The first is Mark Foden with his 2014 post Document standards and the rankling print presumption. A great read in which he observes “Our mental model for handling textual information is based on the printed paper created by a typewriter, distributed by post and kept in a folder. It got us over the introduction of personal computing but it’s time we moved on.”
Then in early 2016 Stefan Czerniawski (aka @pubstrat) produced an excellent series of four posts – still very relevant today:
Thinking on paper – A comprehensive and broad overview of why we need to think differently about information in the digital era, as opposed to information printed on paper. The alternative is we “risk getting stuck in thinking about the new world as if it shared the weaknesses of the old.” And stuck in that way of thinking, we limit our ability to take advantage of the benefits of new technology and ways of working.

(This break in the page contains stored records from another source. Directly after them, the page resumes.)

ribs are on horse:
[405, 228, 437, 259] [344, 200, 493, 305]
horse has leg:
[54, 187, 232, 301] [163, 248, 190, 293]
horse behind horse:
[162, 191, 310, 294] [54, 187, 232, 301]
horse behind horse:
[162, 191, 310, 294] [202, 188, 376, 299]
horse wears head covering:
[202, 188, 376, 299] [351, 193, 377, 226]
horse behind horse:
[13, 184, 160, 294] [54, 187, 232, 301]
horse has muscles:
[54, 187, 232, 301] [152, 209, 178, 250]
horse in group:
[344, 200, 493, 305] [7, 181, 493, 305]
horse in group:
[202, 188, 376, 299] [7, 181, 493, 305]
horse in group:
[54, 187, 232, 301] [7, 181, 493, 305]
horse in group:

Stefan had written Thinking on Paper in the same week I’d written Helping Civil Servants help Citizens and at the end of that week we jointly ran a session at UK GovCamp 2016 with the snappy title Paper stops us working and thinking – break the paradigm and help individuals cope with information overload. Stefan’s write up, together with some valuable thoughts from other folk in response to his first post, was published in Paper cutouts.
Post three was a more focussed coda (Footnote on paper) on the nature of record keeping in the digital era, prompted (in part) by a seminar convened by The Mile End Institute on Contemporary Political History in the Digital Age.
Finally, the “fourth in a loosely linked series” was the wonderfully titled Joining the docs. This started with a reminder that “a vital reason for storing information is to be able to find it and use it – and to connect it with related information.” A short summary can’t do this post justice, but (spoiler) I’ll mention the nice reveal where Stefan reminds us that Tim Berners-Lee’s aim when he invented the web was to develop an information management system.
Joining the docs finishes with a challenging provocation:
“One of the things the experience of large information management systems has taught us is that users are intolerant of friction, that tagging and metadata are seen as burdens not as investment… As a result, a lot of thought has been given to identifying the absolute minimum users can be asked to do to make a useful contribution to the management of shared information, with the fear that any request to do more than that absolute minimum will result in nothing being done at all.
We may not be able to make that question go away completely and immediately, but perhaps we can find a better question to replace it. How might we better write text in a way which lets the information manage itself?“
I have put a lot of effort in recent years into promoting the use of modern data science, in particular natural language processing and semantic mark-up, as an approach to information management and exploitation. I am convinced this is a viable route to a future whereby the information might not manage itself, but our information systems may finally manage our information for us.